Marianna Mattei era nata povera, alla fine dell’Ottocento.

Cresciuta in un secolo di grandi fermenti e trasformazioni, scelse d’istinto una vita diversa dalle altre donne della famiglia e del paese, pur senza esserne del tutto consapevole.

Era alta, abbastanza bella e di carattere “tosta”, come la sua terra d’origine, il Molise.

Con tenacia e superando le mille difficoltà economiche di casa, riuscì a studiare e a diventare ostetrica, assumendo la Condotta in un paesino nell’entroterra Beneventano.

Era determinata, ma pur sempre una “donna”, che, socialmente, doveva accompagnarsi a un marito.

Non so quanto e se abbia veramente amato il marito. Lo scelse di parecchi anni più anziano e lo indusse a considerare il suo lavoro di ebanista, per lei socialmente irrilevante, come quasi un passatempo.

Al vero lavoro avrebbe pensato lei.

In qualsiasi giorno dell’anno e con qualsiasi condizione atmosferica (freddo, pioggia, vento, neve) era chiamata e, avvolta in un mantello, arrivava nelle case, nelle campagne, nei casolari più desolati. Talvolta fino all’alba.

Doveva correre, anche in piena notte, perché… la vita non può attendere!

In qualche occasione era chiamata perfino dai fattori per mucche o cavalle gravide.

Tornata a casa, riposava pochissimo. Il nuovo giorno non le consentiva soste.

Cucinava e gestiva la casa impartendo ordini a tutti.

Ben presto arrivarono due bambini, ma lei non si fermò un attimo.

Per farsi aiutare, accolse in casa la cugina zitella del marito, che le stette accanto sopportando il suo carattere non facile.

S’interessò anche di politica, sostenendo il Partito Popolare, tenendo animati comizi… dal balcone di casa!

Materiale fornito:

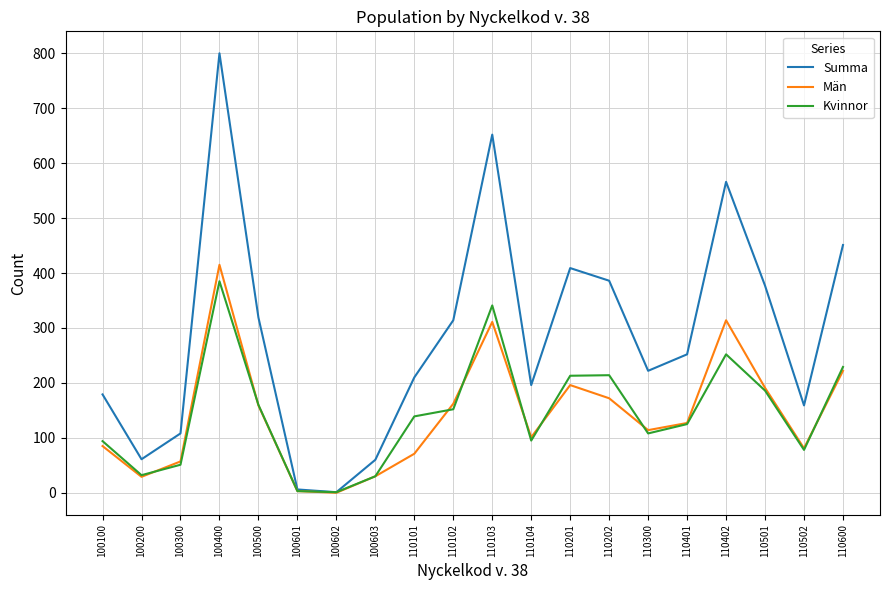

What is the approximate value of Kvinnor at 110402, to the nearest 10?

250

Compiti da svolgere:
1. Riporta il passo del brano su Marianna Mattei compreso tra "Era determinata, ma" e "o cavalle gravide.", estremi inclusi.
2. Rispondi a queste domande sul brano su Marianna Mattei:
(a) Qual era la terra d'origine di Marianna Mattei?
(b) Quale professione riuscì a esercitare dopo gli studi?
(c) Quale partito politico sostenne?
3. Queste affermazioni concordano con il brano su Marianna Mattei? Rispondi sì o no per ciascuna e cita le parole del brano che lo stabiliscono.
(a) Marianna Mattei sposò un uomo più giovane di lei.
(b) Per farsi aiutare, accolse in casa una cugina del marito.
(c) Dopo l'arrivo dei figli smise per un periodo di lavorare.

Soluzioni per compito:
1.
Era determinata, ma pur sempre una “donna”, che, socialmente, doveva accompagnarsi a un marito.

Non so quanto e se abbia veramente amato il marito. Lo scelse di parecchi anni più anziano e lo indusse a considerare il suo lavoro di ebanista, per lei socialmente irrilevante, come quasi un passatempo.

Al vero lavoro avrebbe pensato lei.

In qualsiasi giorno dell’anno e con qualsiasi condizione atmosferica (freddo, pioggia, vento, neve) era chiamata e, avvolta in un mantello, arrivava nelle case, nelle campagne, nei casolari più desolati. Talvolta fino all’alba.

Doveva correre, anche in piena notte, perché… la vita non può attendere!

In qualche occasione era chiamata perfino dai fattori per mucche o cavalle gravide.

2.
(a) Il Molise.
(b) Ostetrica.
(c) Il Partito Popolare.

3.
(a) No: «Lo scelse di parecchi anni più anziano»
(b) Sì: «accolse in casa la cugina zitella del marito»
(c) No: «Ben presto arrivarono due bambini, ma lei non si fermò un attimo.»